1. Disodium cromoglycate. It protects mast cells on the nasal mucosal surface from degranulation, achieving preventive and therapeutic effects. A freshly prepared 4% solution can be used as nasal drops, 4 times daily, 5–10 drops each time.

2. Ketotifen (Zaditen). It has antihistamine H1 receptor effects and antiallergic properties. Taken orally twice daily, 1 mg each time. Children over 6 years old can use the adult dose. The antihistamine effect appears quickly, but the antiallergic effect often becomes noticeable only after 2–3 weeks of use. Therefore, it is advisable to start taking it before the stage of attack or continue for at least one month for better results. In recent years, many European and American scholars have increasingly questioned the above effects of ketotifen.

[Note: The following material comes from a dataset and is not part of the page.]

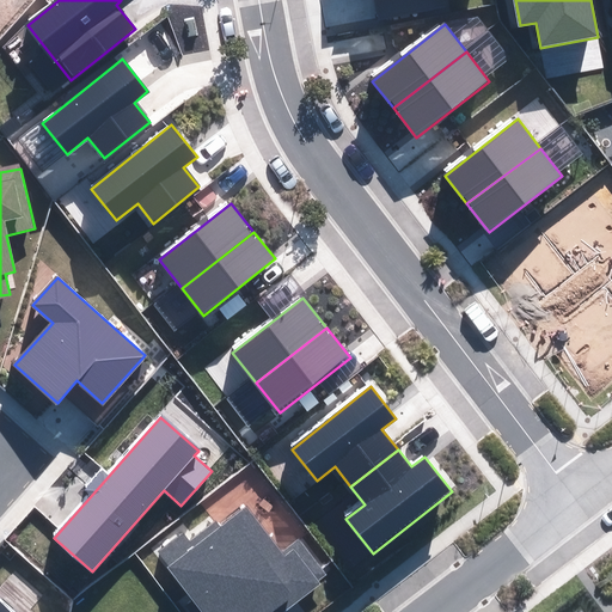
[(280,552),(246,508),(220,527),(216,522),(189,543),(183,534),(158,554),(203,611),(282,611),(329,577),(299,539),(280,552)]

3. Corticosteroids. Oral prednisone at 10–20 mg daily can control most symptoms, but due to its side effects, it is only suitable for a few severe cases. Locally applied beclomethasone aerosol, 3–4 times daily, 150 μg per inhalation (3 sprays), is often effective for most patients without systemic hormonal side effects. Before applying topical steroids or disodium cromoglycate, if the patient has severe stuffy nose, it is advisable to first use 1% ephedrine nasal drops to constrict blood vessels, ensuring the medication reaches deep into the nasal cavity.

4. Chinese medicinals. "Qing Gan Bao Nao Wan" can be taken orally three times daily, 10 g each time. Alternatively, small centipeda herb (Centipeda minima L.) can be ground into fine powder and mixed with Vaseline to form a 10% ointment for nasal application, 2–3 times daily, which also has preventive effects.

5. Antigen desensitization therapy. Similar to inhalant asthma, this therapy can be tried for patients with identified inhalant allergens or those who also have asthma.